Exercise goal » Reproduce the text read from each page of the data below, swapping every "Birdguards" for "Bird Guards" and changing nothing else. Leave the pictures out of your answer.

Provided records »
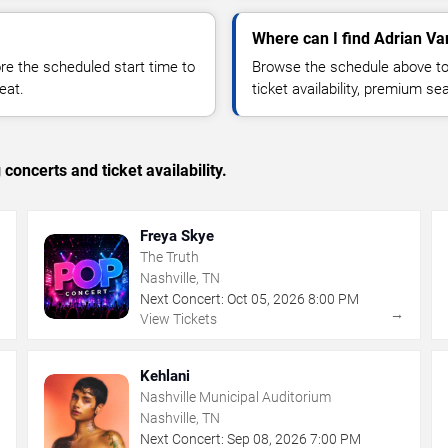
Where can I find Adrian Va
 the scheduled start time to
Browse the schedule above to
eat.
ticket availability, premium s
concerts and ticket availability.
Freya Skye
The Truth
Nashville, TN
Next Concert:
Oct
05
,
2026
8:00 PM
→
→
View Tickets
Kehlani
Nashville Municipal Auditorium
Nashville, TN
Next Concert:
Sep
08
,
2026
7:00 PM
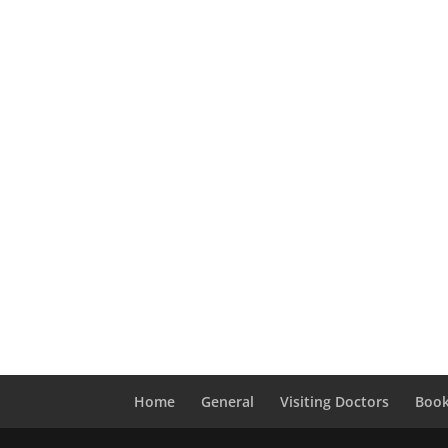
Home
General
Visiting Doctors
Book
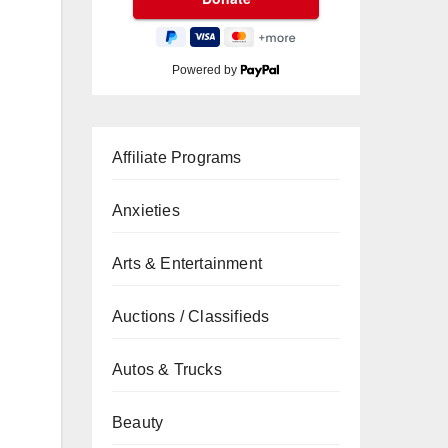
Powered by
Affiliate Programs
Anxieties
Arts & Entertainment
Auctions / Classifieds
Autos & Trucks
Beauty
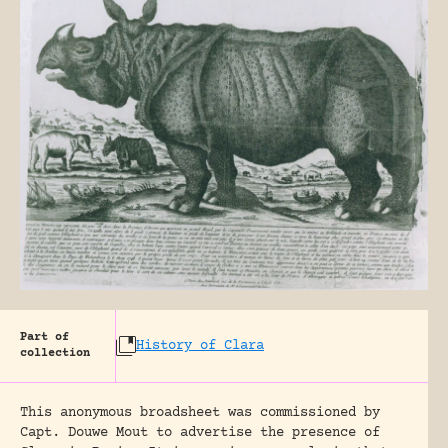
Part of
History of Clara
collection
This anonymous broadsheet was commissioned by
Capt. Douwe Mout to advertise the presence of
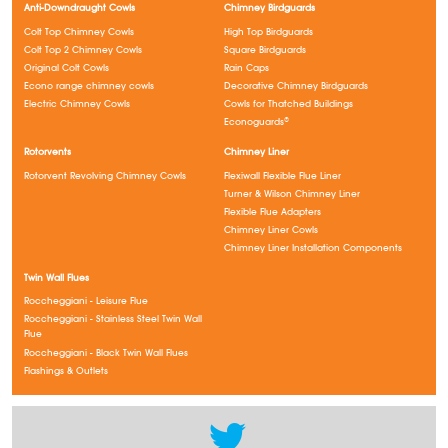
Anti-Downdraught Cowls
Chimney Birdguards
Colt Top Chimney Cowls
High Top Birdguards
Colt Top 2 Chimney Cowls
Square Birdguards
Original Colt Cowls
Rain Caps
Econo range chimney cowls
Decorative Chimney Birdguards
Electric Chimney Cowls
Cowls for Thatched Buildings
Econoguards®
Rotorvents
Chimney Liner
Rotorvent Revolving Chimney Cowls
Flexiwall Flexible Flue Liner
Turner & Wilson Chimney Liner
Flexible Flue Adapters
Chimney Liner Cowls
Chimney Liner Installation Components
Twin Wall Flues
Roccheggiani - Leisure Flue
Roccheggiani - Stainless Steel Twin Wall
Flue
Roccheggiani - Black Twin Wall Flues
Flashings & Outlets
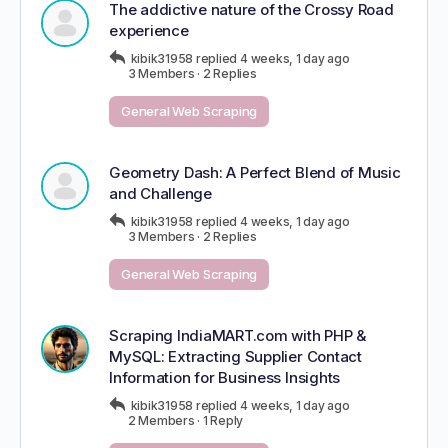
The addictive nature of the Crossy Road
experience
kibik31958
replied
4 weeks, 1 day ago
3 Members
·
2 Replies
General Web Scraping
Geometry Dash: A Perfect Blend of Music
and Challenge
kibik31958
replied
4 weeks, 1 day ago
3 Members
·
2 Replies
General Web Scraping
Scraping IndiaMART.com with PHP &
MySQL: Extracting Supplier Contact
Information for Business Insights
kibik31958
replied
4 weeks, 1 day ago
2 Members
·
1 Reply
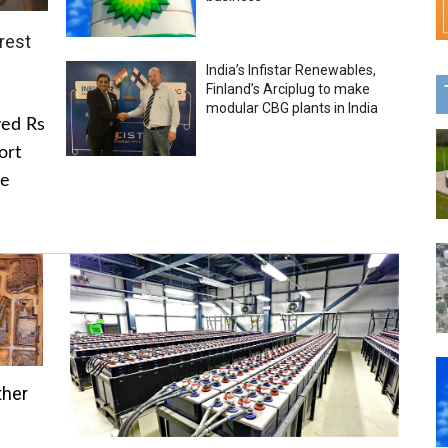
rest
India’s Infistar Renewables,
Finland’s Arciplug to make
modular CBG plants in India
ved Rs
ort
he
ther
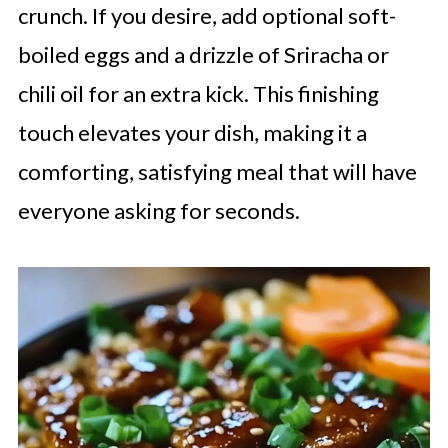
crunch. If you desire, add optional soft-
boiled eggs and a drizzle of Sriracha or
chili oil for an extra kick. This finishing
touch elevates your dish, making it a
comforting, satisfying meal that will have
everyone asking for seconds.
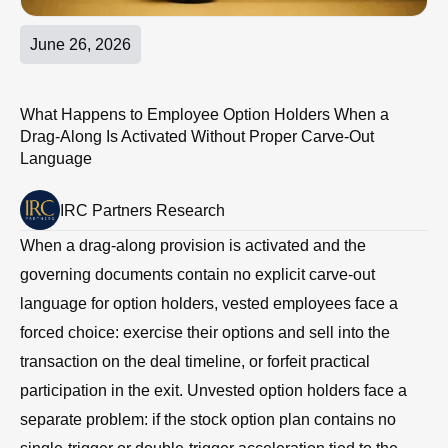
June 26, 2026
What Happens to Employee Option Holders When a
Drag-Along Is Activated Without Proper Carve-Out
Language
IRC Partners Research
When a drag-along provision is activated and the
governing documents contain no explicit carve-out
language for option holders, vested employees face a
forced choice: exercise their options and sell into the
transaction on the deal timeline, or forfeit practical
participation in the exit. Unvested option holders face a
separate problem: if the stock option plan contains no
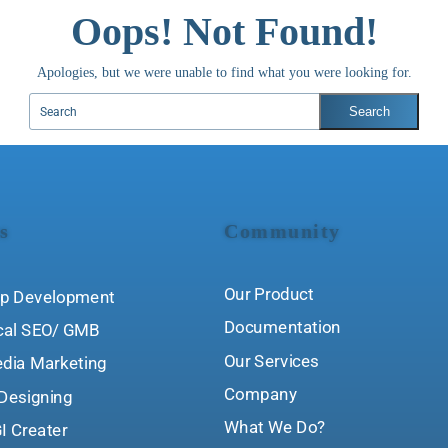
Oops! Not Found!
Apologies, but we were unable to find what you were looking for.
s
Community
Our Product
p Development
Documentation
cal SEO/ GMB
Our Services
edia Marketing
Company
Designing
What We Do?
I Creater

Your response »
Where can I find Adrian Va
 the scheduled start time to
Browse the schedule above to
eat.
ticket availability, premium s
concerts and ticket availability.
Freya Skye
The Truth
Nashville, TN
Next Concert:
Oct
05
,
2026
8:00 PM
→
→
View Tickets
Kehlani
Nashville Municipal Auditorium
Nashville, TN
Next Concert:
Sep
08
,
2026
7:00 PM
Home
General
Visiting Doctors
Book
Powered by
Affiliate Programs
Anxieties
Arts & Entertainment
Auctions / Classifieds
Autos & Trucks
Beauty
Part of
History of Clara
collection
This anonymous broadsheet was commissioned by
Capt. Douwe Mout to advertise the presence of
Anti-Downdraught Cowls
Chimney Bird Guards
Colt Top Chimney Cowls
High Top Bird Guards
Colt Top 2 Chimney Cowls
Square Bird Guards
Original Colt Cowls
Rain Caps
Econo range chimney cowls
Decorative Chimney Bird Guards
Electric Chimney Cowls
Cowls for Thatched Buildings
Econoguards®
Rotorvents
Chimney Liner
Rotorvent Revolving Chimney Cowls
Flexiwall Flexible Flue Liner
Turner & Wilson Chimney Liner
Flexible Flue Adapters
Chimney Liner Cowls
Chimney Liner Installation Components
Twin Wall Flues
Roccheggiani - Leisure Flue
Roccheggiani - Stainless Steel Twin Wall
Flue
Roccheggiani - Black Twin Wall Flues
Flashings & Outlets
The addictive nature of the Crossy Road
experience
kibik31958
replied
4 weeks, 1 day ago
3 Members
·
2 Replies
General Web Scraping
Geometry Dash: A Perfect Blend of Music
and Challenge
kibik31958
replied
4 weeks, 1 day ago
3 Members
·
2 Replies
General Web Scraping
Scraping IndiaMART.com with PHP &
MySQL: Extracting Supplier Contact
Information for Business Insights
kibik31958
replied
4 weeks, 1 day ago
2 Members
·
1 Reply
rest
India’s Infistar Renewables,
Finland’s Arciplug to make
modular CBG plants in India
ved Rs
ort
he
ther
crunch. If you desire, add optional soft-
boiled eggs and a drizzle of Sriracha or
chili oil for an extra kick. This finishing
touch elevates your dish, making it a
comforting, satisfying meal that will have
everyone asking for seconds.
June 26, 2026
What Happens to Employee Option Holders When a
Drag-Along Is Activated Without Proper Carve-Out
Language
IRC Partners Research
When a drag-along provision is activated and the
governing documents contain no explicit carve-out
language for option holders, vested employees face a
forced choice: exercise their options and sell into the
transaction on the deal timeline, or forfeit practical
participation in the exit. Unvested option holders face a
separate problem: if the stock option plan contains no
Oops! Not Found!
Apologies, but we were unable to find what you were looking for.
s
Community
Our Product
p Development
Documentation
cal SEO/ GMB
Our Services
edia Marketing
Company
Designing
What We Do?
I Creater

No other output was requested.